Rate limited with `.to_zarr(region=)`

I have picked a “schema” for a tile xarray feature store and roughly landed on (tiles, time, x, y). When I process tiles in parallel, and when I have 1 time element (and probably if I have a few more), I get rate limit Exception from gcs. Here is a snippet to show what I am doing:

import dask
import numpy as np
import datetime

years = [2019]
tiles = [f'{t}_876_10' for t in range(0, 1000)]
final_width = 3
final_height = 3
target_features = ['a','b','c']

years_to_datetime = [datetime.datetime(year=year, month=1, day=1) for year in years]

# establish the shape of each feature
dummies = dask.array.zeros(
    (len(tiles), len(years), final_width, final_height),
    chunks=[1, 1, final_width, final_height],
    dtype=np.float32,
)

# establish the shape of the lat and lon coordinates
lon_dummies = dask.array.zeros(
    (len(tiles), final_width), dtype="float64", chunks=[1, final_width]
)
lat_dummies = dask.array.zeros(
    (len(tiles), final_height), dtype="float64", chunks=[1, final_height]
)
tile_array = dask.array.from_array(np.array(list(tiles)).astype("U17"), chunks=[1])

target = xr.Dataset(
    data_vars={nm: (["tile", "time", "x", "y"], dummies) for nm in target_features},
    coords={
        "lon": (["tile", "x"], lon_dummies),
        "lat": (["tile", "y"], lat_dummies),
        "tiles": (("tile"), tile_array),
        "times": (("time"), years_to_datetime),
    },
)

target.to_zarr("gs://blah_datastore/test_tile_fstore", group='tiles', compute=False)

import gcsfs

def write_tile(i):
    """In real life, open geotiffs with rioxarray ( potentially a few for multiple features)"""
    target_features = ['a','b','c']
    data = np.random.normal(0, 1, 9).reshape((1,1,3,3))
    
    dset = xr.Dataset(
        data_vars={nm: (["tile", "time", "x", "y"], data) for nm in target_features},
        coords={
            "lon": (["tile", "x"], [[1,2,3]]),
            "lat": (["tile", "y"], [[4,5,6]]),
            "tiles": (("tile"), [str(i)]),
            "times": (("time"), years_to_datetime),
        }
    )
    
    gcs = gcsfs.GCSFileSystem()
    store = gcsfs.GCSMap(root="gs://blah_datastore/test_tile_fstore", gcs=gcs, check=False)

    dset.to_zarr(
        store, 
        group='tiles', 
        region={
            "time": slice(0, 1),
            "tile": slice(i, i + 1),
            "x": slice(0, dset.dims["x"]),
            "y": slice(0, dset.dims["y"]),
        }
    )
    return dset

futures = client.map(write_tile, range(1000))
results = client.gather(futures)


 # gives me
Exception: HttpError('The rate of change requests to the object blah_datastore/test_tile_fstore/tiles/times/0 exceeds the rate limit.
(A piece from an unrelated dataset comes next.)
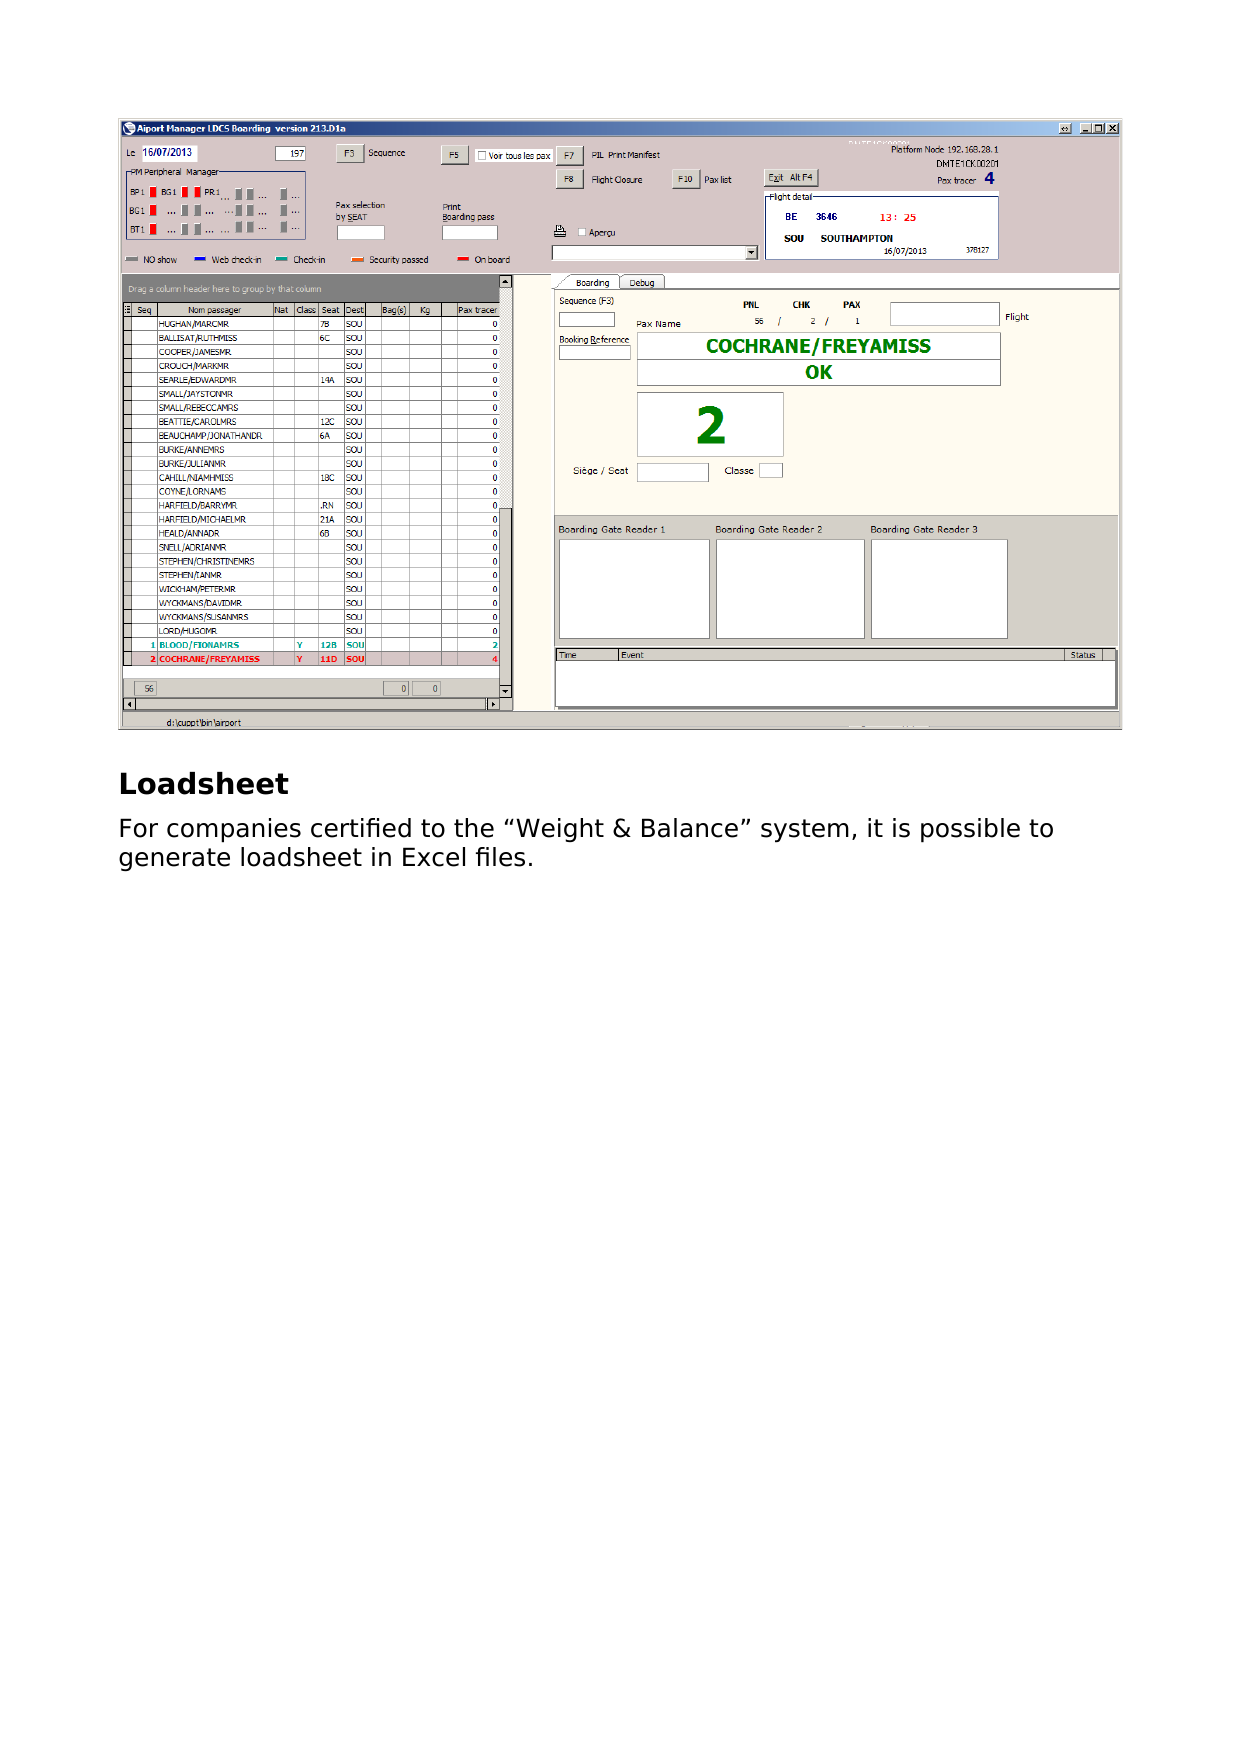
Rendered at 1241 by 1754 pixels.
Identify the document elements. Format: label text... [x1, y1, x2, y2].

Please reduce the rate of create, update, and delete requests., 429')

Question:
How can I avoid rewriting the tile coordinate with every single task and avoid this rate limit Exception? Can I write the coord data for time in advance to and avoiding writing to the same file of chunksize 1?

Other notes:

  1. Something that is odd in the actual code (not this reproduction) is that the Exception can’t be serialized and I get the whole str does not have a .get method which comes from gcsfs.retries module. It took a while to discover this was actually even the issue.
  2. I have tried to not use a dask array with chunks for the target, I have tried to drop variables.
  3. I have not tried to use a synchronizer or lock, maybe that would help, but would also slow down the writes, which are designed with non-overlapping chunks.
  4. I have not tried appending and not using region…
  5. To actually get this to work for the real example, I have to run client.map in batch sizes of 100 to get to 1000. Otherwise, dask seems to get sad from all the tasks. I also do client.restart between batches because rioxarray/gdal seems to love leaving memory around (maybe its chunk cache thing), which ends up with killed workers and a sad user lol.

Thanks for any thoughts!

1 Like

What are the total task numbers like?

I am calling .compute on each of the tile tasks, which keeps the task number 1:1 to the number of tiles. So, the total number of tasks sit at about 100 since I am doing batches of 100 at a time.

I have added a synchronizer to help prevent a burst of file updates all at once:

from dask.distributed import Lock


class DaskSynchronizer:
    """Distributed lock ..."""

    def __init__(self, client=None):
        self.client = client

    def __getitem__(self, item):
        lock = Lock(name=item)
        return lock


synchronizer = DaskSynchronizer()

This helps and does not actually add much time to the entire process. So, this will be my solution for the time being.

It still seems ideal to be able to specify which coordinates get updated in to_zarr. For some coords, they can be known up front while building the target and other coords needs to be written and discovered during write. I sort of assumed that when specifying a target datastore with compute==False, you could specify a dask array for coords that you plan to write to and a numpy or list for coords that will remain constant. In any case, when I read the round trip target metadata, I see delayed dask.array objects. Logic around fixing these would be nice (I think; unless I am missing something). For example, lat and lon coords above will not be known in advance (these could be dask.arrays with dummies for target), but the years/time will be known in advance (these could be list or numpy for target). This approach could help prevent the same file from being rewritten to the same values over and over. Just some random thoughts that probably are not totally sensible as I am not a pro here lol.

1 Like